Trade team leaves for Kabul

Published August 26, 2002

ISLAMABAD, Aug 25: A 22-member trade delegation left on Sunday for Kabul on a 4-day visit to finalise a barter trade arrangement with Afghanistan and Dubai and to increase cooperation in banking, reconstruction and economic development.

The delegation led by Export Promotion Bureau Chairman Tariq Ikram comprised businessmen from Karachi, Lahore, Islamabad, Faisalabad and Quetta but was without any sectoral or organizational representation.

This is the first official visit of a Pakistani trade delegation to Afghanistan since the fall of Taliban administration. The delegation will deliver a letter from President Gen Pervez Musharraf to Chairman Hamid Karzai.

Tariq Ikram, who is a minister of state, told a news conference before the delegation’s departure that neither would Pakistan allow transportation of Indian goods to Kabul through Wagah border nor would it increase trade at the cost of domestic industry. The minister, however, indicated that Islamabad and Kabul would be able to find a solution on Afghan Transit Trade Agreement (ATTA), under which the list of 26 items restricted for transit to Afghanistan could be reduced.

Besides meeting Mr Karzai’s cabinet members, officials and traders, the delegation will hold discussions with international agencies, including World Bank, United Nations Development Programme and World Food Programme, about the utilization of $4 billion foreign funding commitments for Afghan reconstruction.

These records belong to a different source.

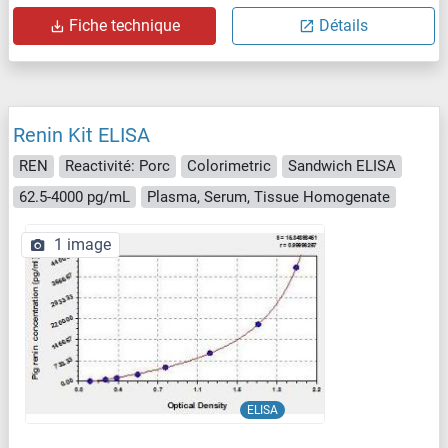
Fiche technique
Détails
Renin Kit ELISA
REN
Reactivité: Porc
Colorimetric
Sandwich ELISA
62.5-4000 pg/mL
Plasma, Serum, Tissue Homogenate
1 image
ELISA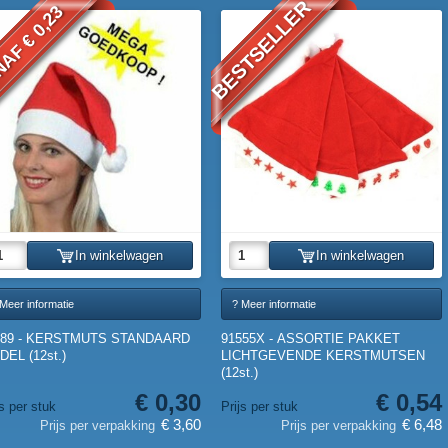
BESTSELLER
AF € 0,23
In winkelwagen
In winkelwagen
Meer informatie
? Meer informatie
489 - KERSTMUTS STANDAARD
91555X - ASSORTIE PAKKET
EL (12st.)
LICHTGEVENDE KERSTMUTSEN
(12st.)
€ 0,30
€ 0,54
js per stuk
Prijs per stuk
€ 3,60
€ 6,48
Prijs per verpakking
Prijs per verpakking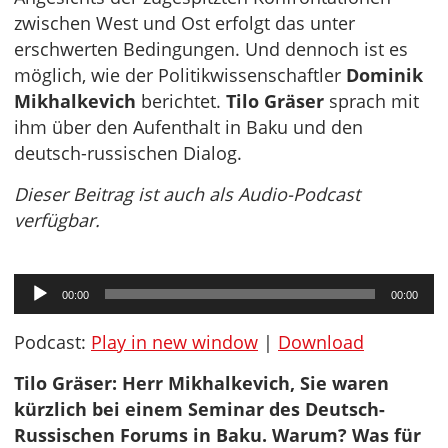
zwischen West und Ost erfolgt das unter
erschwerten Bedingungen. Und dennoch ist es
möglich, wie der Politikwissenschaftler
Dominik
Mikhalkevich
berichtet.
Tilo Gräser
sprach mit
ihm über den Aufenthalt in Baku und den
deutsch-russischen Dialog.
Dieser Beitrag ist auch als Audio-Podcast
verfügbar.
Audio-
00:00
00:00
Player
Podcast:
Play in new window
|
Download
Tilo Gräser: Herr Mikhalkevich, Sie waren
kürzlich bei einem Seminar des Deutsch-
Russischen Forums in Baku. Warum? Was für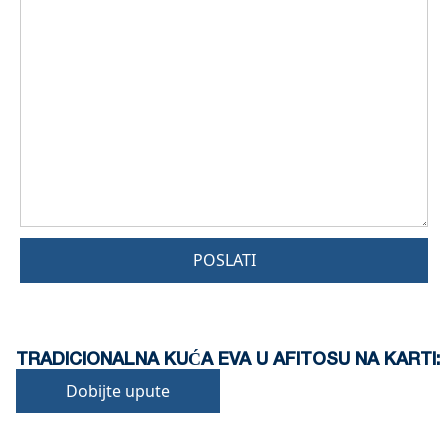
POSLATI
TRADICIONALNA KUĆA EVA U AFITOSU NA KARTI:
Dobijte upute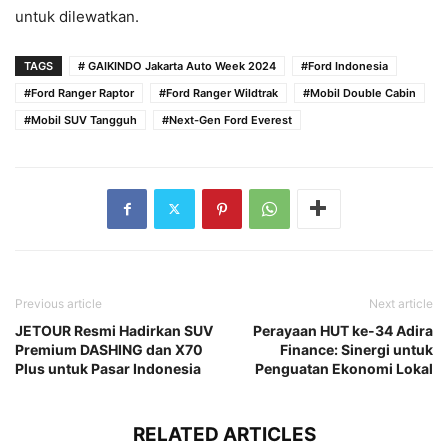
untuk dilewatkan.
TAGS
# GAIKINDO Jakarta Auto Week 2024
#Ford Indonesia
#Ford Ranger Raptor
#Ford Ranger Wildtrak
#Mobil Double Cabin
#Mobil SUV Tangguh
#Next-Gen Ford Everest
Previous article
Next article
JETOUR Resmi Hadirkan SUV
Perayaan HUT ke-34 Adira
Premium DASHING dan X70
Finance: Sinergi untuk
Plus untuk Pasar Indonesia
Penguatan Ekonomi Lokal
RELATED ARTICLES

BUSINESS FORUM: The agreement would be signed by the EPB chief and Afghan minister for trade and commerce Mustafa Kazmi on behalf of their respective governments.

The 10-member Pakistan-Afghanistan business forum would comprise five members each from the private sector of two countries including two presidents and two vice presidents.

Under the draft agreement obtained by Dawn the two sides realised the potential of mutual trade and business between the two countries.